Segment Open
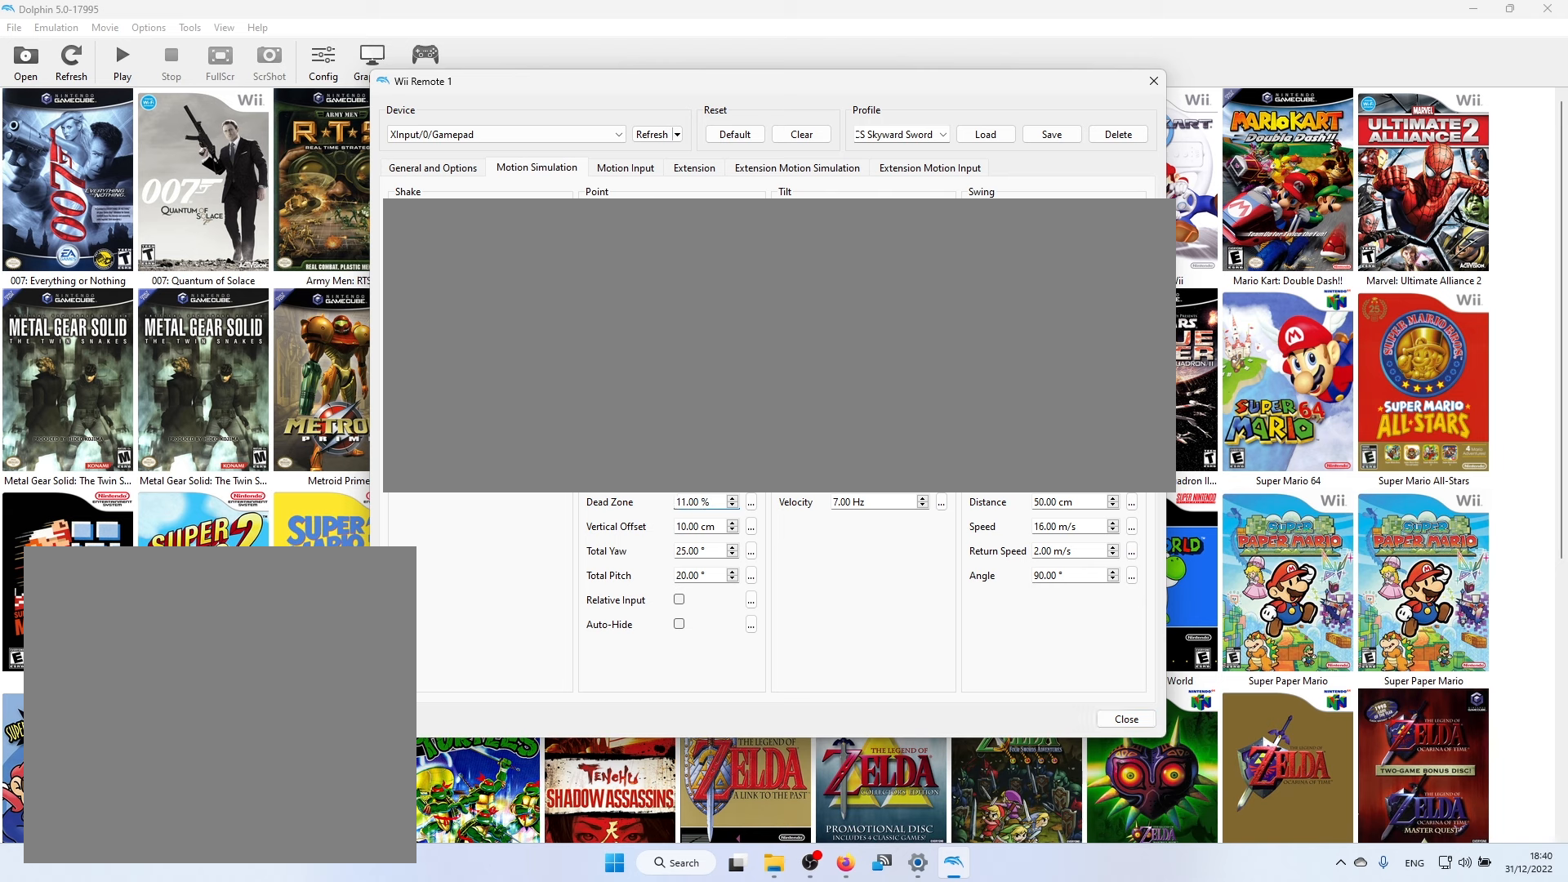
Gameplay with a controller (Xbox layout); each line is a JSON object with the inputs held at the frame after it. "events" lists button and stick changes between this image and that frame as [ms after this image, input, new state], when the widget could be followed in between.
{"buttons": [], "left_stick": "center", "right_stick": "center", "events": [[216, "left_stick", "left"], [483, "left_stick", "center"]]}
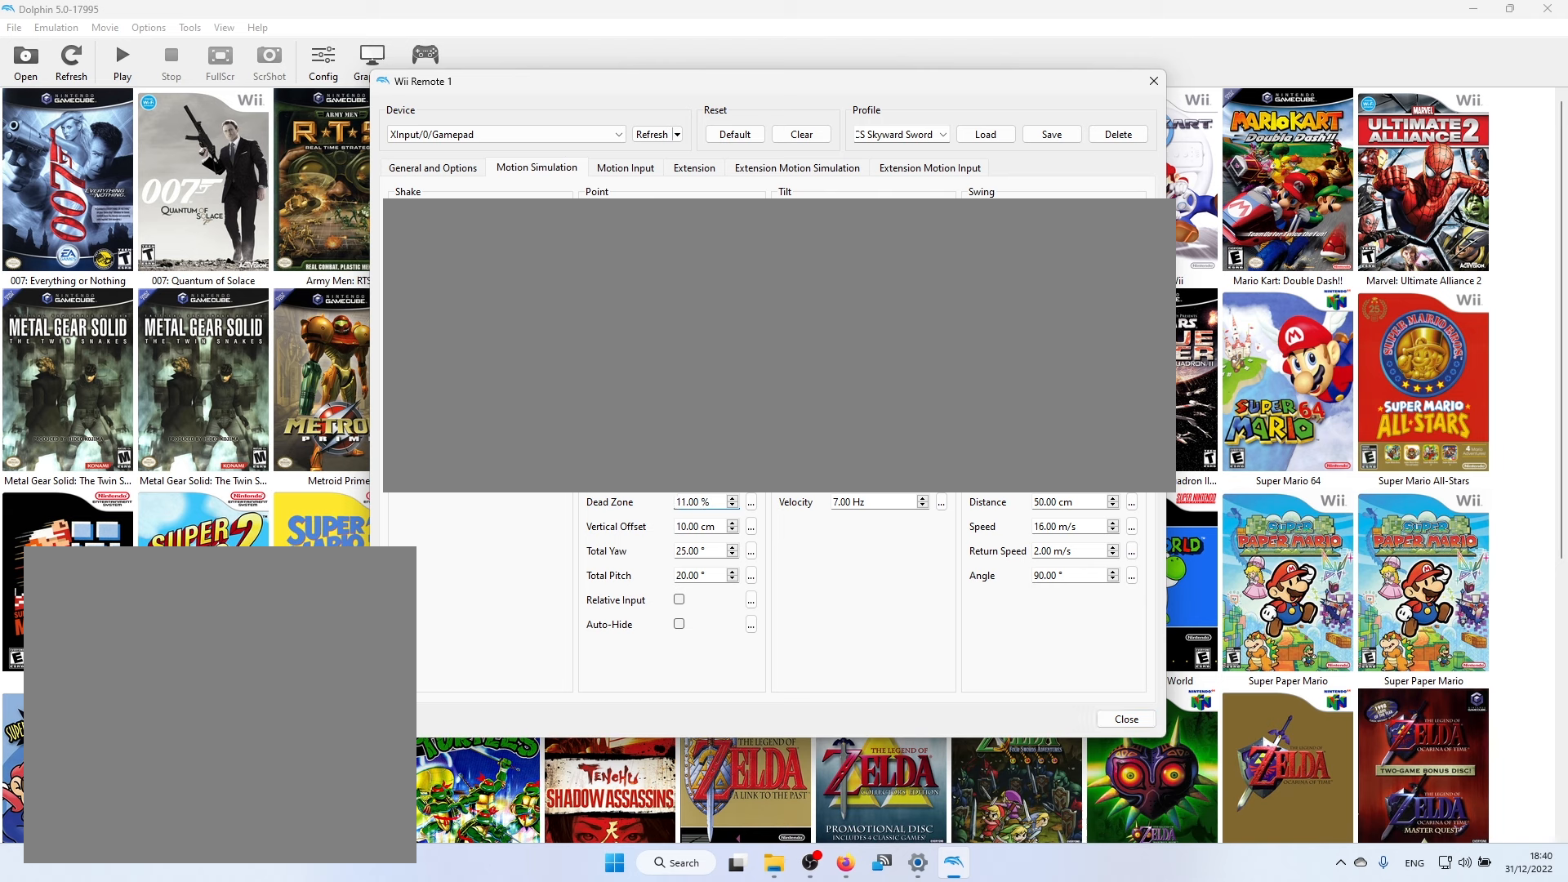
{"buttons": [], "left_stick": "center", "right_stick": "center", "events": []}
Segment Closed
> [REQUIREMENT]
Scan the listing for the string "center" and copy every line that carries it.

> [ANSWER SECTION]
{"buttons": [], "left_stick": "center", "right_stick": "center", "events": [[216, "left_stick", "left"], [483, "left_stick", "center"]]}
{"buttons": [], "left_stick": "center", "right_stick": "center", "events": []}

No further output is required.